Start of Data lines

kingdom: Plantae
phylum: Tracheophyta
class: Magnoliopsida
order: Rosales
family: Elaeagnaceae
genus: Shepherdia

End of Data lines
Start of Data lines

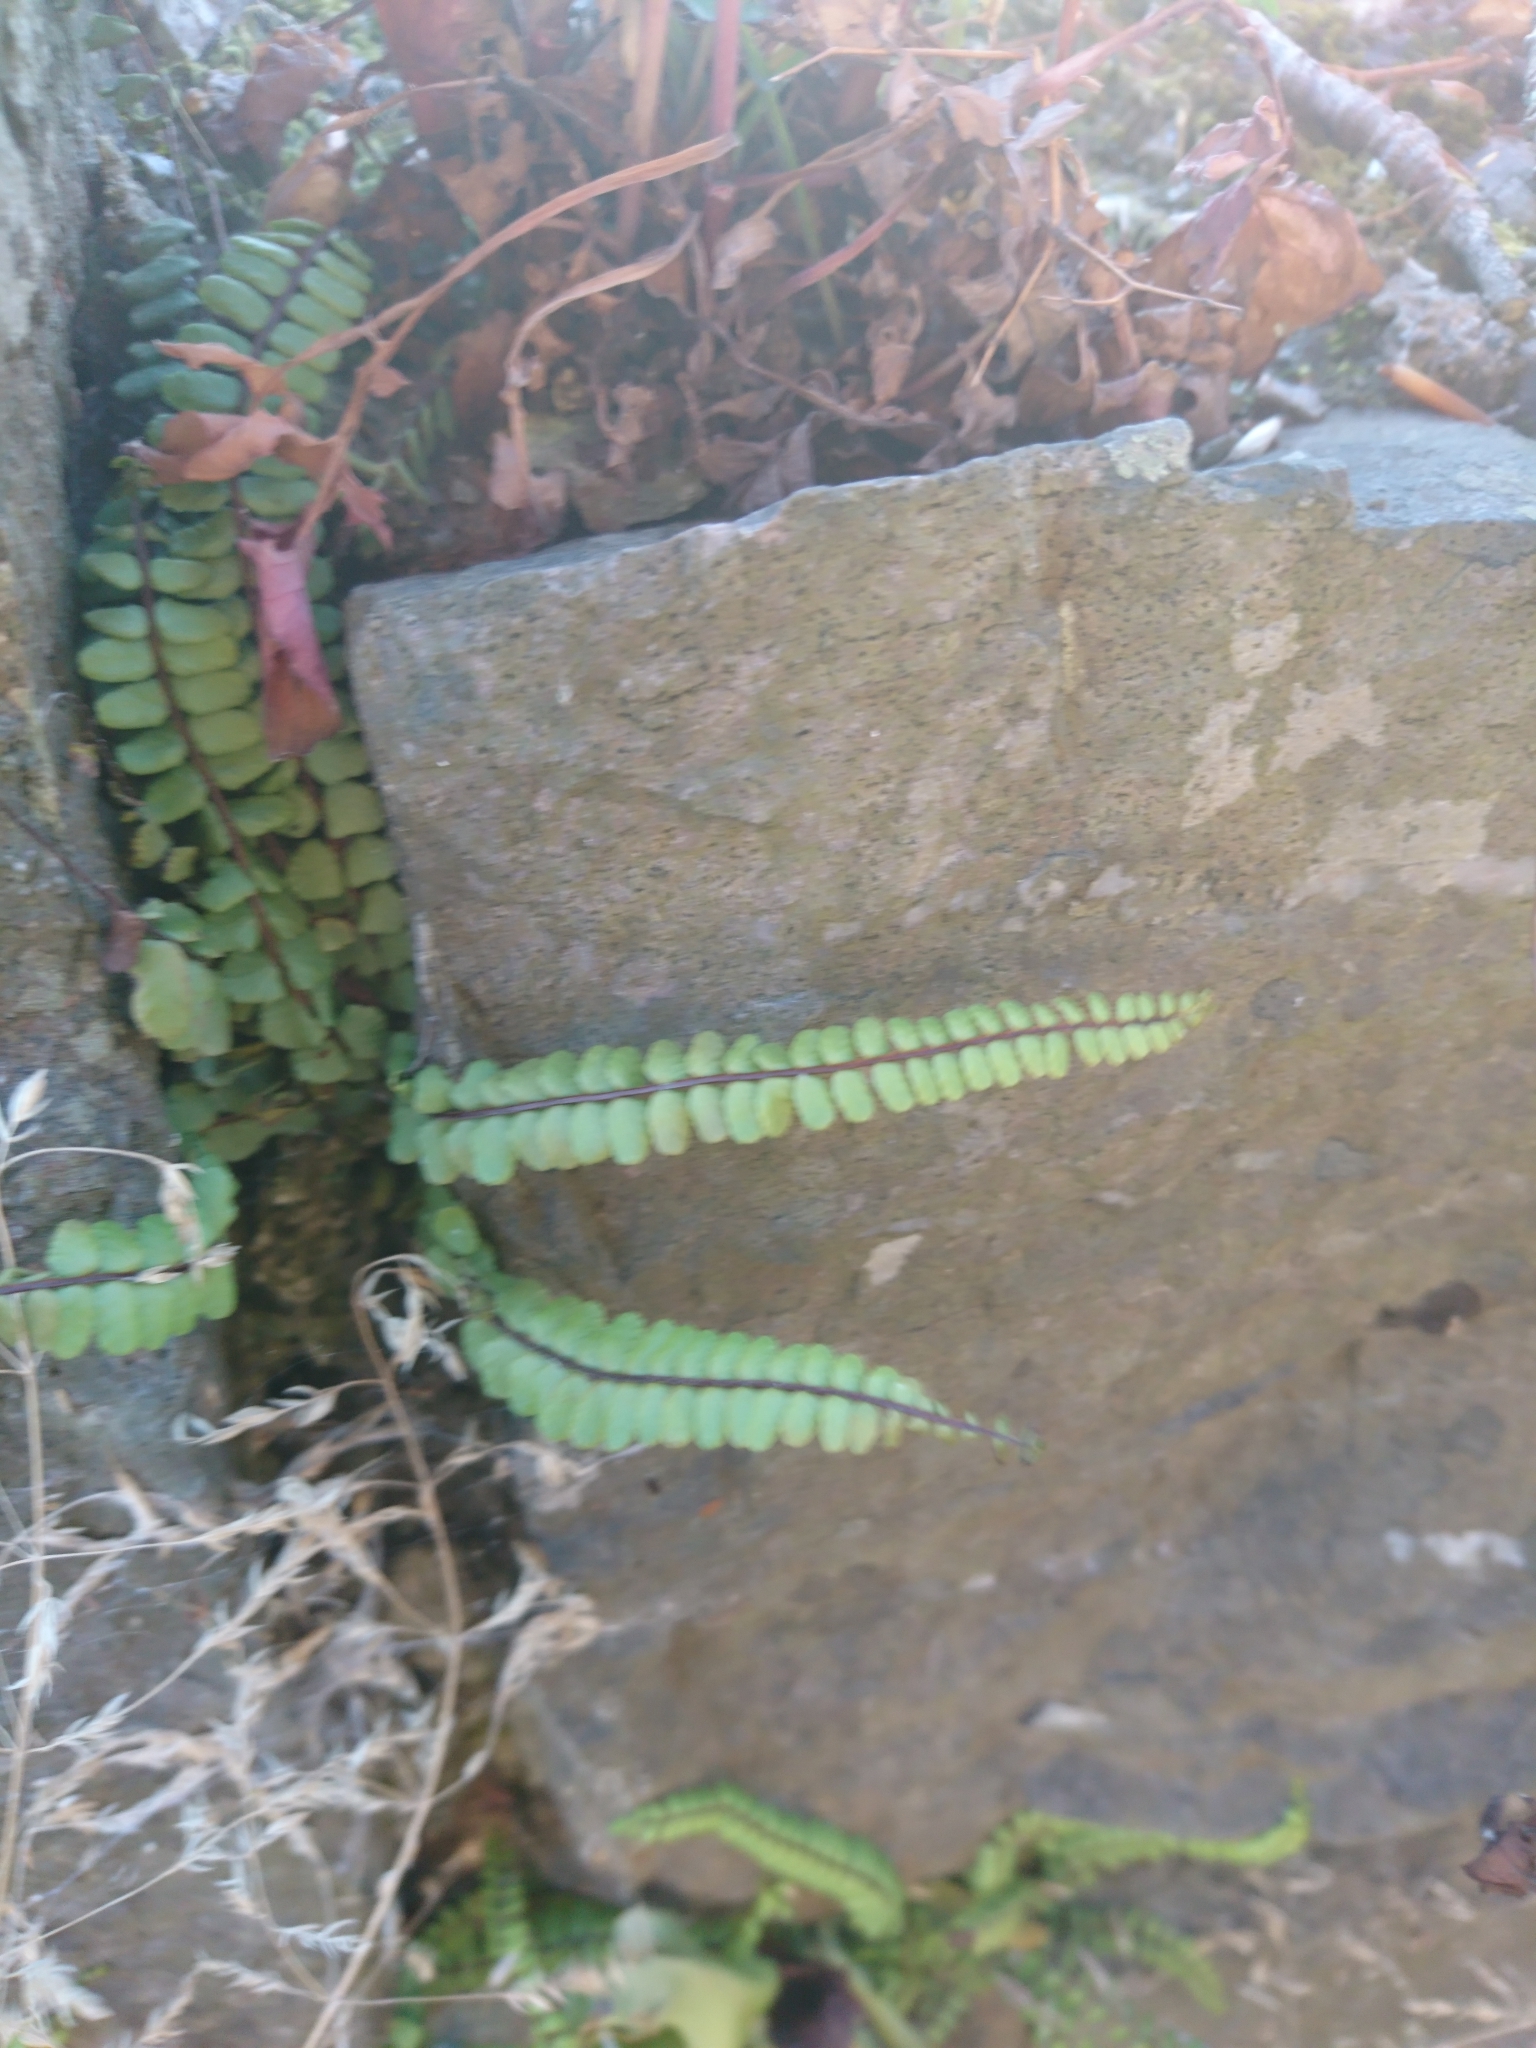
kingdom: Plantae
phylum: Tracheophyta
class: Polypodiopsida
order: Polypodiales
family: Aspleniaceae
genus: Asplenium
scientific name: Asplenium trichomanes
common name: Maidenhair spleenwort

End of Data lines

Problem description. Lay out as a numbered list the listing lines starting at the one containing "order: Polypodiales" and ending at the one containing "common name: Maidenhair spleenwort", both included, with blank lines left out.

Completed exercise.
1. order: Polypodiales
2. family: Aspleniaceae
3. genus: Asplenium
4. scientific name: Asplenium trichomanes
5. common name: Maidenhair spleenwort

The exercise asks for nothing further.